What Wave Terminal Does
- Provides a modern terminal with tabbed workspaces and split panes
- Embeds inline previews for Markdown, images, CSV data, and web pages
- Integrates AI chat powered by configurable LLM backends for command help
- Supports SSH connections with a graphical connection manager
- Renders graphical blocks (charts, editors, browsers) alongside terminal output
Architecture Overview
Wave Terminal is built with Go on the backend and a TypeScript/React frontend rendered via Electron. The backend manages shell sessions, SSH connections, and block rendering through a local WebSocket server. Graphical blocks are React components that receive data from the shell context. AI integration routes prompts to configurable LLM providers (OpenAI, local models) through a pluggable adapter layer. Configuration is stored in a local JSON-based state file.

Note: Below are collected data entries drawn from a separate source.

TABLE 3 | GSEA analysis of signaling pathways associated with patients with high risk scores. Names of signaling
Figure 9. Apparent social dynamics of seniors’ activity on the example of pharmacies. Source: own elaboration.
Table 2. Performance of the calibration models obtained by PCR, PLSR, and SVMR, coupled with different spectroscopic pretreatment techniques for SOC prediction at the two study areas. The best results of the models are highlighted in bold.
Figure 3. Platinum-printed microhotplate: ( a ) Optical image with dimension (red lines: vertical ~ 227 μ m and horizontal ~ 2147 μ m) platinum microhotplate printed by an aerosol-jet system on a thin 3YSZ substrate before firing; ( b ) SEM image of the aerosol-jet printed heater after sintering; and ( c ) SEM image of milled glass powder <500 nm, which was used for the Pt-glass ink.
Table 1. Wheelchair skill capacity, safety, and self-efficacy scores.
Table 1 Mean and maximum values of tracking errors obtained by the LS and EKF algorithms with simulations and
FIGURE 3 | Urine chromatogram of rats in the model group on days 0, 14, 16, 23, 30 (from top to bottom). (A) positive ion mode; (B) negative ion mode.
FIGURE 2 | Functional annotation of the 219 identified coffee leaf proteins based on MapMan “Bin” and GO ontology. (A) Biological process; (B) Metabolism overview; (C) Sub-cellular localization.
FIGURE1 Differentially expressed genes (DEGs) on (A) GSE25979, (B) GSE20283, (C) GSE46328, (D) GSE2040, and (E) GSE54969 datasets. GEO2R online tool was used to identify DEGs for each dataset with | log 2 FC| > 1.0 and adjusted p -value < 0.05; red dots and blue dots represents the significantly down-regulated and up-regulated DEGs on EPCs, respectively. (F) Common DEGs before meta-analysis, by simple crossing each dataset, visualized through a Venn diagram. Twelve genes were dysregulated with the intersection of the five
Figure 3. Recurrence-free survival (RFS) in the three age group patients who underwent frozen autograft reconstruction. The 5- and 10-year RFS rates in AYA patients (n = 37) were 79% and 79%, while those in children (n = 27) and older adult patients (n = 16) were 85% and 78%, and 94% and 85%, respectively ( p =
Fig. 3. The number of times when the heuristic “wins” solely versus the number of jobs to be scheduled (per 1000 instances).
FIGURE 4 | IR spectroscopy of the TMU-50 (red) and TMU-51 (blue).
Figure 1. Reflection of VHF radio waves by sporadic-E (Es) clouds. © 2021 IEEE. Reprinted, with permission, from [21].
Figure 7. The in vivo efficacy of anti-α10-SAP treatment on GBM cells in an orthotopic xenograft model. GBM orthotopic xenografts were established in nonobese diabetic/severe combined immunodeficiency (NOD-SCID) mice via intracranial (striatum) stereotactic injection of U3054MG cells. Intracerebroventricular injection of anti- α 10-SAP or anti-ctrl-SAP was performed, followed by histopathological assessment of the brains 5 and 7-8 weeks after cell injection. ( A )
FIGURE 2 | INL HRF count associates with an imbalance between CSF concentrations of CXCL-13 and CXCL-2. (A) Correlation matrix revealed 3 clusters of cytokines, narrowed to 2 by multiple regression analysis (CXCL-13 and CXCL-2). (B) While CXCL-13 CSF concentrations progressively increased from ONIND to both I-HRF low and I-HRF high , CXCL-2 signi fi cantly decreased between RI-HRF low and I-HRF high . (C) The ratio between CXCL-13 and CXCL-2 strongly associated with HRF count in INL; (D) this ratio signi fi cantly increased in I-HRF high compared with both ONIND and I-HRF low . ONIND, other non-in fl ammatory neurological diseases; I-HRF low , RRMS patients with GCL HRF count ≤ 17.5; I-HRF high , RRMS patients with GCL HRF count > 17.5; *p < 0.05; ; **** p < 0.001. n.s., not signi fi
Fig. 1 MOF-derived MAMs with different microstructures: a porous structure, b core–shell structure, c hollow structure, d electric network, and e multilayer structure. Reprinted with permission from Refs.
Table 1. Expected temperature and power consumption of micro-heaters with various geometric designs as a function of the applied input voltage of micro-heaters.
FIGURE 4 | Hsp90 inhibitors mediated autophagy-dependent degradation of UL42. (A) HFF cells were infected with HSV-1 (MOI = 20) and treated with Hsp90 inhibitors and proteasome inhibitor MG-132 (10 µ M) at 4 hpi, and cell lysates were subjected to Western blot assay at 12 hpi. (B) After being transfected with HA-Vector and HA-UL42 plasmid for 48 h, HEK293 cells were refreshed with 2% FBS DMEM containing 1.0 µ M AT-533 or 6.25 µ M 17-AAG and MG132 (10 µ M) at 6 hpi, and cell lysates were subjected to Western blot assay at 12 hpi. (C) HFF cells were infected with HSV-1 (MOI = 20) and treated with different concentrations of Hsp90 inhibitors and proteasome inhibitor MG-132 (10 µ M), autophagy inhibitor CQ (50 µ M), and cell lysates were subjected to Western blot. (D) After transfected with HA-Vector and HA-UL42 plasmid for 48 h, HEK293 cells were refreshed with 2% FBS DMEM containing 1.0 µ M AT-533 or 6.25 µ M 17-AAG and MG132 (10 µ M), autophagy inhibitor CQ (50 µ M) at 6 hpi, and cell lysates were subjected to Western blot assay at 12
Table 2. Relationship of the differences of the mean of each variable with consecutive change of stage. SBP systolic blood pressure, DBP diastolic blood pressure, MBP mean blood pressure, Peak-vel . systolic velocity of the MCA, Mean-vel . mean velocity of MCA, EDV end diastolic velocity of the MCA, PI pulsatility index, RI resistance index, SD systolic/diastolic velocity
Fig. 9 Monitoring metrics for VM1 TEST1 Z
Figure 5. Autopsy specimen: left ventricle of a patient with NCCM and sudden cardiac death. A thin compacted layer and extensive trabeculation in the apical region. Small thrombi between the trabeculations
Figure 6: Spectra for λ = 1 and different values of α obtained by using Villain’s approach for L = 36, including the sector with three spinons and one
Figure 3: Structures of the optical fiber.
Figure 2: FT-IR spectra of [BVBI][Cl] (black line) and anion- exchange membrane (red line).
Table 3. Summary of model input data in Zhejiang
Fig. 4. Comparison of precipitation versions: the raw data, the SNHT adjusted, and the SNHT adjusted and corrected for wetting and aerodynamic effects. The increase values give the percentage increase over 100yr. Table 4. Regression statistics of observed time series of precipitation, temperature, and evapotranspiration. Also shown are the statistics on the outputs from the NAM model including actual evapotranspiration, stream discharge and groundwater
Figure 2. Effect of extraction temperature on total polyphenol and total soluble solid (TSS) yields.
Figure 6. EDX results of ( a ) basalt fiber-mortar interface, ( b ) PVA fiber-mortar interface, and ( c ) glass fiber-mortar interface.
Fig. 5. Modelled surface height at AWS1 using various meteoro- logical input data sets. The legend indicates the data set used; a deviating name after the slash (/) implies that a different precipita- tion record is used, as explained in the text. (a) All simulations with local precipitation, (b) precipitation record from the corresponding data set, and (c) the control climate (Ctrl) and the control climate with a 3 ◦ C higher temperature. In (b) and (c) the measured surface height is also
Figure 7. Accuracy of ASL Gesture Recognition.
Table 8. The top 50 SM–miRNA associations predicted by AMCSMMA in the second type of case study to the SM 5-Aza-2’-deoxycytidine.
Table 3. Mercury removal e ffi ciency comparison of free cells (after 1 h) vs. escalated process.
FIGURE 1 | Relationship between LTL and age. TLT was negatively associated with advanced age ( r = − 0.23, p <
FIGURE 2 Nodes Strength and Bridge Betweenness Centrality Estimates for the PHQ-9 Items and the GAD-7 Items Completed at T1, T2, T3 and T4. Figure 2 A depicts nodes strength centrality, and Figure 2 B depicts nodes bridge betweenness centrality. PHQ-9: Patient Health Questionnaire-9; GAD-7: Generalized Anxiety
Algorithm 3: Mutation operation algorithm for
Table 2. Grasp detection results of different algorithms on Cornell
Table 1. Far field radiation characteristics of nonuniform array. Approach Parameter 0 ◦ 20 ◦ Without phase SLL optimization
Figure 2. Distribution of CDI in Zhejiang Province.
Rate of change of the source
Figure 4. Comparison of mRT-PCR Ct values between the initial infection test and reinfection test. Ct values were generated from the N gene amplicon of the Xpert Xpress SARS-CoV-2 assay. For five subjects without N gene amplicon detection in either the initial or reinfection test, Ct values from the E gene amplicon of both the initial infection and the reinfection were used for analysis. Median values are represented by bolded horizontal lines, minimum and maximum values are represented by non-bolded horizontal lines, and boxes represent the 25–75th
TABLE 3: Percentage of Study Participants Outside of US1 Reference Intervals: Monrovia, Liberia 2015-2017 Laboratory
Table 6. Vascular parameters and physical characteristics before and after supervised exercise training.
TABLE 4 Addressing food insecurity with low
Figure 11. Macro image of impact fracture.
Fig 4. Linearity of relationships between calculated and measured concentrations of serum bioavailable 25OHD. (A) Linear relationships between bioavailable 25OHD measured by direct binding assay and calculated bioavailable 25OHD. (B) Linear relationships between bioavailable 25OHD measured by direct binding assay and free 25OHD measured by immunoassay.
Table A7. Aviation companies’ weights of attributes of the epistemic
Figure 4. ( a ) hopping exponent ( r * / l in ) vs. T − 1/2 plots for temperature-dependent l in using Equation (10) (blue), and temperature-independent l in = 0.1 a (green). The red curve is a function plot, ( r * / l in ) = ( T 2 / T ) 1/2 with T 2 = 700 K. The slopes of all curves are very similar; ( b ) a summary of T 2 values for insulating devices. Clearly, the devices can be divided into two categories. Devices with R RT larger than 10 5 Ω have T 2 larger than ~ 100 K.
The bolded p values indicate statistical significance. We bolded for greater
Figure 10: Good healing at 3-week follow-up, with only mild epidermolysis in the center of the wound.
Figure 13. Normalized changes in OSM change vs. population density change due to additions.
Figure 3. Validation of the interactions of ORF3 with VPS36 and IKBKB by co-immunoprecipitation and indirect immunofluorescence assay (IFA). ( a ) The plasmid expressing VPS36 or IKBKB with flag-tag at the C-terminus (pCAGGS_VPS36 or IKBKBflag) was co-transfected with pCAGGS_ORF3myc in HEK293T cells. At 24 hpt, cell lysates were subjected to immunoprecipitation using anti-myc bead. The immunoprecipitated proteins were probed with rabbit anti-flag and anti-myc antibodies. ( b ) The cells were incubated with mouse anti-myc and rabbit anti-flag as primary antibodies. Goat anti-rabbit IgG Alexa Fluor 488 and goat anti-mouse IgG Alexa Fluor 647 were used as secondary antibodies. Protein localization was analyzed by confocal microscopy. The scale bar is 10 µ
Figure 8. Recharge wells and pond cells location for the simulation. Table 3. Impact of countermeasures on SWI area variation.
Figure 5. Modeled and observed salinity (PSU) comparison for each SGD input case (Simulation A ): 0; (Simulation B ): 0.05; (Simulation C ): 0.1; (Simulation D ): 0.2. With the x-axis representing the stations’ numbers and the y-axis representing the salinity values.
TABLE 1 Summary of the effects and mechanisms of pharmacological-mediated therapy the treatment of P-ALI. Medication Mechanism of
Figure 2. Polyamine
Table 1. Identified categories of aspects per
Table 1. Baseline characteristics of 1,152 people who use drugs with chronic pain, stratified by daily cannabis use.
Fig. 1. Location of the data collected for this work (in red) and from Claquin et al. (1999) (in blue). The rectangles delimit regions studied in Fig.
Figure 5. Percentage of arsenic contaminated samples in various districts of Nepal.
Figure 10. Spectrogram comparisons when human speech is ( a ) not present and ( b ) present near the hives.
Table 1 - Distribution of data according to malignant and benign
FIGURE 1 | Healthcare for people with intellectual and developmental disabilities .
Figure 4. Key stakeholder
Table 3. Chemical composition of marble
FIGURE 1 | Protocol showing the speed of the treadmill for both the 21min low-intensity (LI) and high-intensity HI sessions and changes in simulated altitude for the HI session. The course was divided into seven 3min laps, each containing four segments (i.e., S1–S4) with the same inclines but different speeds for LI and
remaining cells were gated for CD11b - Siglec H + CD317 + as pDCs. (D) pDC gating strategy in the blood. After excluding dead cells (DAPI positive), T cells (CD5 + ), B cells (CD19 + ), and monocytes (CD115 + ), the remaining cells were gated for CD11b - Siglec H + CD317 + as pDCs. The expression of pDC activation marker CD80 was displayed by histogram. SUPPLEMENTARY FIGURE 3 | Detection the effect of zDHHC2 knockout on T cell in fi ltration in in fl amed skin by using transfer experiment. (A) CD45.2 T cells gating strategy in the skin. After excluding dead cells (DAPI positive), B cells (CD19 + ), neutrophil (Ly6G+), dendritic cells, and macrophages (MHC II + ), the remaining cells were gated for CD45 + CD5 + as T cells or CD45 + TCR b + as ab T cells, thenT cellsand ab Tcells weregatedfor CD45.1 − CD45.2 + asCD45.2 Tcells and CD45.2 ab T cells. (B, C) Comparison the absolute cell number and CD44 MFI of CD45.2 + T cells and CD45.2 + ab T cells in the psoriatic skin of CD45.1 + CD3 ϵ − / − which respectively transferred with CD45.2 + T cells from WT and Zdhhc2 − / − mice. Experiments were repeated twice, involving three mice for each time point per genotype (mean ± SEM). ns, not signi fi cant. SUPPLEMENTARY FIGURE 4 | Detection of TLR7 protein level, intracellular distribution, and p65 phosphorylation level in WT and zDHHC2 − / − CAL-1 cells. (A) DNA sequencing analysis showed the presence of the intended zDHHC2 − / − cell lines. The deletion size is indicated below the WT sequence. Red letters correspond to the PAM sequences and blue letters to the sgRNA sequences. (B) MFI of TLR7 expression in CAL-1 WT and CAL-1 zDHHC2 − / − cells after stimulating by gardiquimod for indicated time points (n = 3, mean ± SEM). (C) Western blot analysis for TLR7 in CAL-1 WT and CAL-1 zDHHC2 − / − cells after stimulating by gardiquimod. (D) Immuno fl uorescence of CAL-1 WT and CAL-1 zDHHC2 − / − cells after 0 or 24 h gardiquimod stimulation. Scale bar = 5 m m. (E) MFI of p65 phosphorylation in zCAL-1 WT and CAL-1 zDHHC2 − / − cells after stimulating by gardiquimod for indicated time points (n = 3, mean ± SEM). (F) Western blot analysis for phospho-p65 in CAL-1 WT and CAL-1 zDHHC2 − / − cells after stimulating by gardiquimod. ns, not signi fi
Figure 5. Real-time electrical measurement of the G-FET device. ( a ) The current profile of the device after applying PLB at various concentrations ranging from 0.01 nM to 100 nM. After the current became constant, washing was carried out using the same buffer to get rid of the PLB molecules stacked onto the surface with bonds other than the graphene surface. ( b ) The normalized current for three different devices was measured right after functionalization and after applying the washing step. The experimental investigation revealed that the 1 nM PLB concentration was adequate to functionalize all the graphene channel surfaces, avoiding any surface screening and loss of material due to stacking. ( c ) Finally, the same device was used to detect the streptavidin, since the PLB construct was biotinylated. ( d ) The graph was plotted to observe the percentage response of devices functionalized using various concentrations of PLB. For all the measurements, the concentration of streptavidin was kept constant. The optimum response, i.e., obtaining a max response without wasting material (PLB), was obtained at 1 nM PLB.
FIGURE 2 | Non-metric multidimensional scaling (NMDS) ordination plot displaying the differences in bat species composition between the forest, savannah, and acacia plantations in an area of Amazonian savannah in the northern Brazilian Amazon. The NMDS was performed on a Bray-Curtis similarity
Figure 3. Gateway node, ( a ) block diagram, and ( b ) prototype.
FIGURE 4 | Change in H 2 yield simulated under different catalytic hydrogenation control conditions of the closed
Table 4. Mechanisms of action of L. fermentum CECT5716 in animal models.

Self-Hosting & Configuration
- Download the installer for macOS, Linux, or Windows from the project website
- Configure AI by providing an API key in Settings for OpenAI or compatible endpoints
- Set up SSH connections through the built-in connection manager with key-based auth
- Customize keybindings, themes, and default shell in the settings panel
- Workspace state persists across restarts including open tabs and split layouts
Key Features
- Inline file and data previews without leaving the terminal
- Built-in AI assistant for command suggestions, error explanations, and scripting help
- Graphical block system that renders charts, editors, and web content in terminal tabs
- SSH connection manager with session persistence
- Cross-platform support for macOS, Linux, and Windows
Comparison with Similar Tools
- iTerm2 — macOS-only terminal with profiles and splits; Wave adds AI and graphical blocks
- Warp — AI-powered terminal; Wave is fully open source and supports inline widget rendering
- Kitty — fast GPU-rendered terminal; Wave focuses on graphical integration over raw speed
- Alacritty — minimalist GPU terminal; Wave targets users who want richer in-terminal experiences
- Ghostty — fast native terminal; Wave differentiates with embedded AI and preview blocks
FAQ
Q: Is an AI API key required? A: No. AI features are optional. Wave works as a full-featured terminal without any AI configuration.
Q: Does it support tmux or screen? A: Yes. Wave runs any shell and multiplexer. Its native tabs and splits can also substitute for tmux.
Q: What shells are supported? A: Bash, Zsh, Fish, PowerShell, and any POSIX-compatible shell.
Q: Is it resource-heavy compared to native terminals? A: It uses Electron, so memory usage is higher than purely native terminals, but comparable to VS Code's integrated terminal.